There’s a common belief among financial advisors and sophisticated investors: “The stock market is a leading indicator of where the economy will be in the not too distant future.” In fact, economic and finance courses at universities often teach this. However, there’s a challenge with this understanding because the stock market doesn’t seem connected to any underlying economic frame of reference, especially in the near term. Instead, near-term market gyrations are the product of rapidly changing investor sentiment, which impacts demand to buy or desire to sell shares with its finite stock market supply.
In this article, I’ve prepared research looking back at the past two decades of market and economic data to help financial advisors and savvy investors better understand the market-economy dislocation. Furthermore, the reason this is so important is that even though on every investment brochure or prospectus you’ll find a statement along the lines of “Past performance is not indicative of future results,” most typical investors don’t care, in my experience. They proceed doing precisely the thing that, in bold letters, they are told not to do — using past performance to gauge where to allocate their funds.
Using data publicly available from the Bureau of Economic Analysis at the U.S. Department of Commerce and subscription available data from Macroeconomic Advisers/IHS Markit, I compared data framed within the two most recent decades (January 1, 2001, to December 31, 2010, and January 1, 2011, to December 31, 2020). These are both interesting decades as they each contain at least one major economic recession and at least one major stock bear market.
To illustrate how perilous using past performance could be, I imagined a “typical investor,” described earlier as someone who uses past performance to make current investment decisions.

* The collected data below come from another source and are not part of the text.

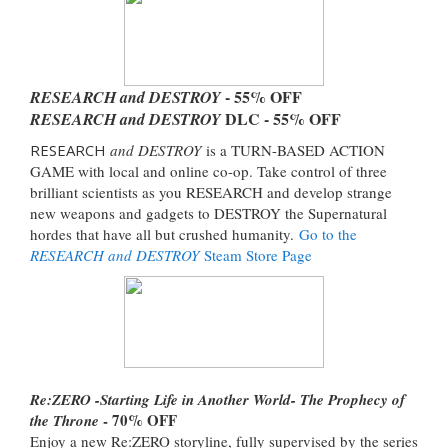
- 55% OFF
RESEARCH and DESTROY
DLC - 55% OFF
RESEARCH and DESTROY
RESEARCH
and DESTROY
is a TURN-BASED ACTION
GAME with local and online co-op. Take control of three
brilliant scientists as you RESEARCH and develop strange
new weapons and gadgets to DESTROY the Supernatural
hordes that have all but crushed humanity.
Go to the
RESEARCH and DESTROY
Steam Store Page
Re:ZERO -Starting Life in Another World- The Prophecy of
- 70% OFF
the Throne
Enjoy a new Re:ZERO storyline, fully supervised by the series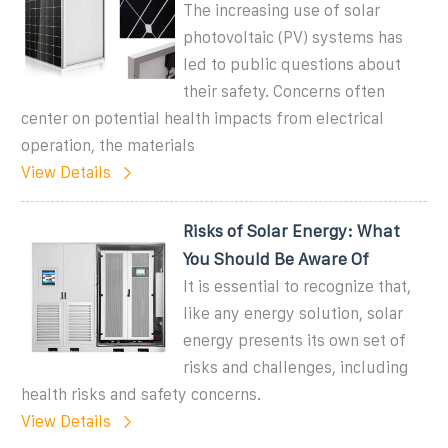
The increasing use of solar
photovoltaic (PV) systems has
led to public questions about
their safety. Concerns often
center on potential health impacts from electrical
operation, the materials
View Details
Risks of Solar Energy: What
You Should Be Aware Of
It is essential to recognize that,
like any energy solution, solar
energy presents its own set of
risks and challenges, including
health risks and safety concerns.
View Details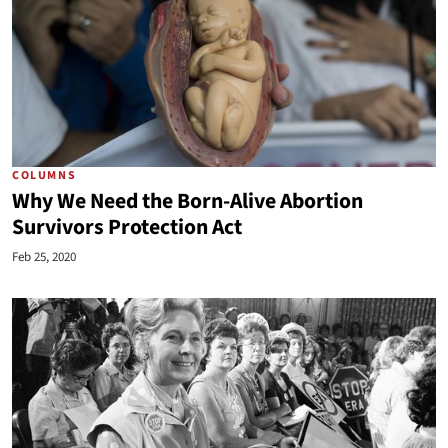
COLUMNS
Why We Need the Born-Alive Abortion
Survivors Protection Act
Feb 25, 2020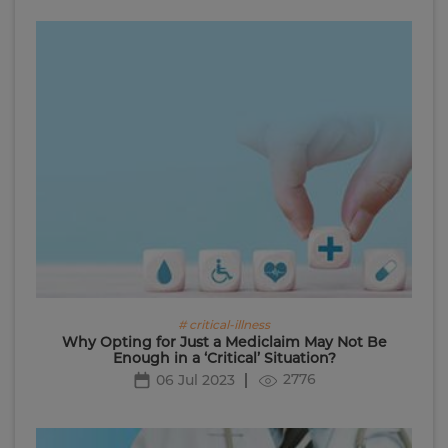
# critical-illness
Why Opting for Just a Mediclaim May Not Be
Enough in a ‘Critical’ Situation?
2776
06 Jul 2023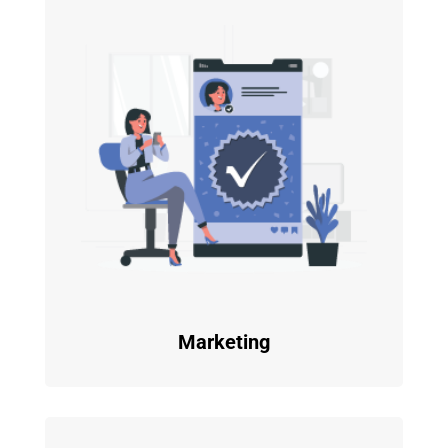
Marketing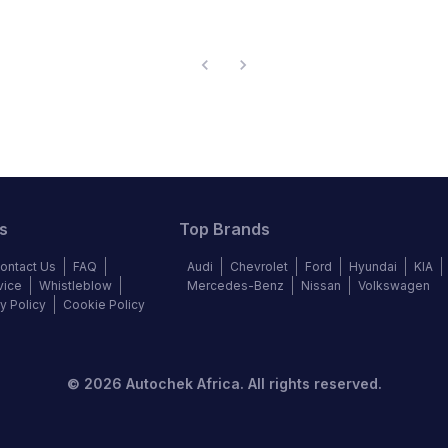
s
Top Brands
ontact Us
FAQ
Audi
Chevrolet
Ford
Hyundai
KIA
vice
Whistleblow
Mercedes-Benz
Nissan
Volkswagen
y Policy
Cookie Policy
©
2026
Autochek Africa. All rights reserved.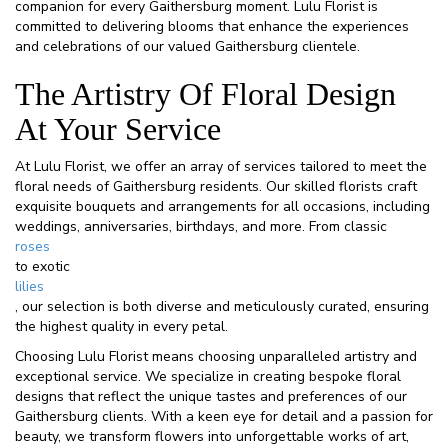
companion for every Gaithersburg moment. Lulu Florist is
committed to delivering blooms that enhance the experiences
and celebrations of our valued Gaithersburg clientele.
The Artistry Of Floral Design
At Your Service
At Lulu Florist, we offer an array of services tailored to meet the
floral needs of Gaithersburg residents. Our skilled florists craft
exquisite bouquets and arrangements for all occasions, including
weddings, anniversaries, birthdays, and more. From classic
roses
to exotic
lilies
, our selection is both diverse and meticulously curated, ensuring
the highest quality in every petal.
Choosing Lulu Florist means choosing unparalleled artistry and
exceptional service. We specialize in creating bespoke floral
designs that reflect the unique tastes and preferences of our
Gaithersburg clients. With a keen eye for detail and a passion for
beauty, we transform flowers into unforgettable works of art,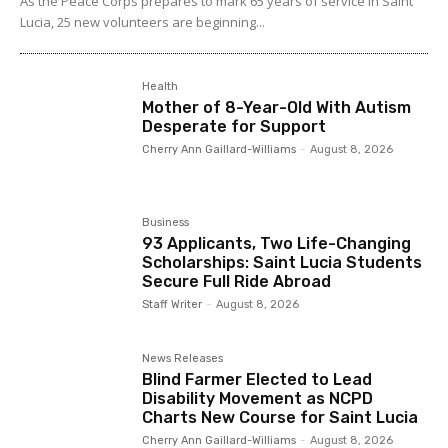
As the Peace Corps prepares to mark 65 years of service in Saint
Lucia, 25 new volunteers are beginning...
Health
Mother of 8-Year-Old With Autism
Desperate for Support
Cherry Ann Gaillard-Williams
-
August 8, 2026
Business
93 Applicants, Two Life-Changing
Scholarships: Saint Lucia Students
Secure Full Ride Abroad
Staff Writer
-
August 8, 2026
News Releases
Blind Farmer Elected to Lead
Disability Movement as NCPD
Charts New Course for Saint Lucia
Cherry Ann Gaillard-Williams
-
August 8, 2026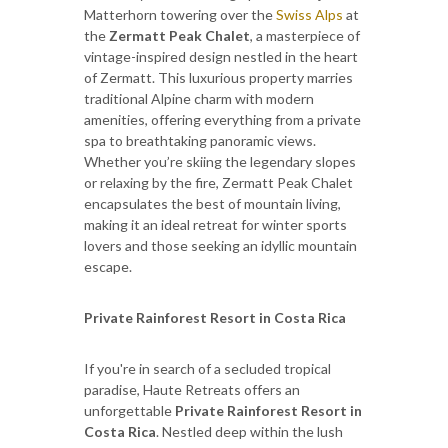
Matterhorn towering over the
Swiss Alps
at
the
Zermatt Peak Chalet
, a masterpiece of
vintage-inspired design nestled in the heart
of Zermatt. This luxurious property marries
traditional Alpine charm with modern
amenities, offering everything from a private
spa to breathtaking panoramic views.
Whether you’re skiing the legendary slopes
or relaxing by the fire, Zermatt Peak Chalet
encapsulates the best of mountain living,
making it an ideal retreat for winter sports
lovers and those seeking an idyllic mountain
escape.
Private Rainforest Resort in Costa Rica
If you're in search of a secluded tropical
paradise, Haute Retreats offers an
unforgettable
Private Rainforest Resort in
Costa Rica
. Nestled deep within the lush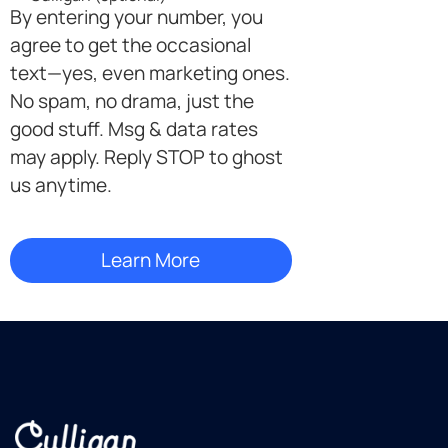
By entering your number, you
agree to get the occasional
text—yes, even marketing ones.
No spam, no drama, just the
good stuff. Msg & data rates
may apply. Reply STOP to ghost
us anytime.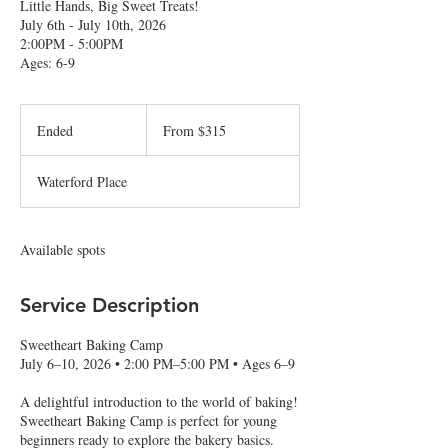
Little Hands, Big Sweet Treats!
July 6th - July 10th, 2026
2:00PM - 5:00PM
Ages: 6-9
From
315
Ended
E
From $315
US
dollars
n
d
Waterford Place
e
d
Available spots
Service Description
Sweetheart Baking Camp
July 6–10, 2026 • 2:00 PM–5:00 PM • Ages 6–9
A delightful introduction to the world of baking!
Sweetheart Baking Camp is perfect for young
beginners ready to explore the bakery basics.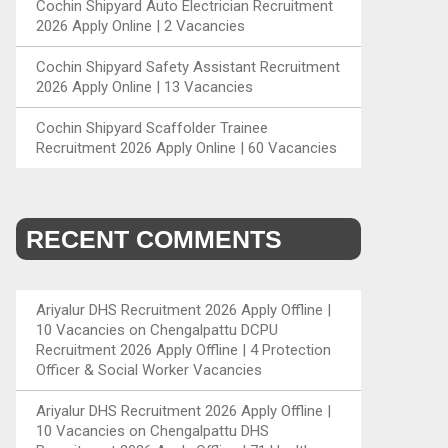
Cochin Shipyard Auto Electrician Recruitment
2026 Apply Online | 2 Vacancies
Cochin Shipyard Safety Assistant Recruitment
2026 Apply Online | 13 Vacancies
Cochin Shipyard Scaffolder Trainee
Recruitment 2026 Apply Online | 60 Vacancies
RECENT COMMENTS
Ariyalur DHS Recruitment 2026 Apply Offline |
10 Vacancies
on
Chengalpattu DCPU
Recruitment 2026 Apply Offline | 4 Protection
Officer & Social Worker Vacancies
Ariyalur DHS Recruitment 2026 Apply Offline |
10 Vacancies
on
Chengalpattu DHS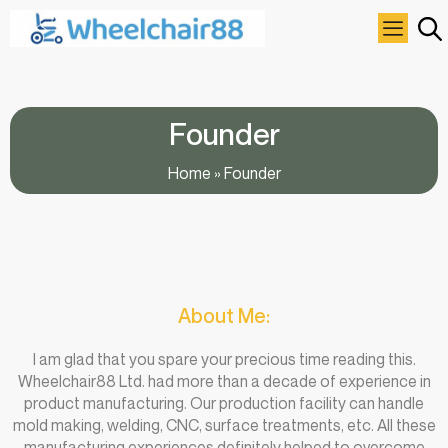
Founder
Home
»
Founder
About Me:
I am glad that you spare your precious time reading this.
Wheelchair88 Ltd. had more than a decade of experience in
product manufacturing. Our production facility can handle
mold making, welding, CNC, surface treatments, etc. All these
manufacturing experiences definitely helped to overcome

This investor happens to be waking up with a slight hangover on January 1, 2011, excited to invest in stocks using the cash pile they’ve accumulated in money market funds over the past decade.
This research found that from January 1, 2001, to December 31, 2010, the stock market (as measured by the price level return of the S&P index) saw a cumulative –4.74% return (calculation with no dividends reinvested). Although the years included sometimes differ, in professional circles, you commonly hear this decade aptly referred to as “the lost decade” because you’d have done better investing in most any money market fund. Our investor looked at their morning newspaper to select their investment for the decade ahead, using its past decade performance as their decision-making guide. When reading an S&P Index fund’s total return (with dividends reinvested) of 1.41% annualized over the past 10 years, our investor knew immediately that investment was sure to be a loser and decided to stay put in their money market fund. “After all,” they thought, “I have gotten as much total return from my money market fund over the past decade and without all the indigestion from stock market crashes.”
Even though the lost decade soured many investors on U.S. stocks, that same period, my analysis found, witnessed an incredible 144.5% (9.59% annualized) growth rate on U.S. corporate profits. Also, U.S. GDP grew 46.84% (3.91% annualized) during this depressing stock market time frame. Underlying economic dynamics were laying a foundation for future growth but were summarily ignored by many stock market investors. Instead, the crisis du jour captured their attention, and the capital moved accordingly.
In the following decade, between January 1, 2011, and December 31, 2020, my analysis found that the stock market had an annualized total return of 13.87%, or 267% cumulatively. Meanwhile, U.S. corporate profits grew at a comparatively meager annualized rate of 2.49%, and U.S. GDP grew at a lower than previous decade 3.43% annualized rate. To add insult to injury for our investor, money market rates ended the ’10s decade with an average 0.07% annual yield. Understandably, they got misty-eyed and nostalgic for those money market fund yields above 5% nearly 20 years earlier.
Stock market volatility is a normal dynamic. News media and the 24-hour news cycle have fueled frenzied reactions to investors’ euphoric or fearful reactions. Layer in the spreading of ideas through online investing forums, and you have yourself a mighty powerful concoction of supply and demand market dynamics on full display, every day. All this noise distracts and is completely disconnected from underlying economic fundamentals.
The savviest investors understand that investing today takes much more patience and resolve to stay the course as new market participants and their sentiment have rocked global capital markets. As the data presented here suggests, the stock market eventually catches up to underlying economic conditions, so much so that economic conditions today could be indicative of stock market returns for the next several years. But such a conclusion would contradict that today’s stock market prices are any kind of leading indicator; instead, they are a litmus of current feelings about the state of things.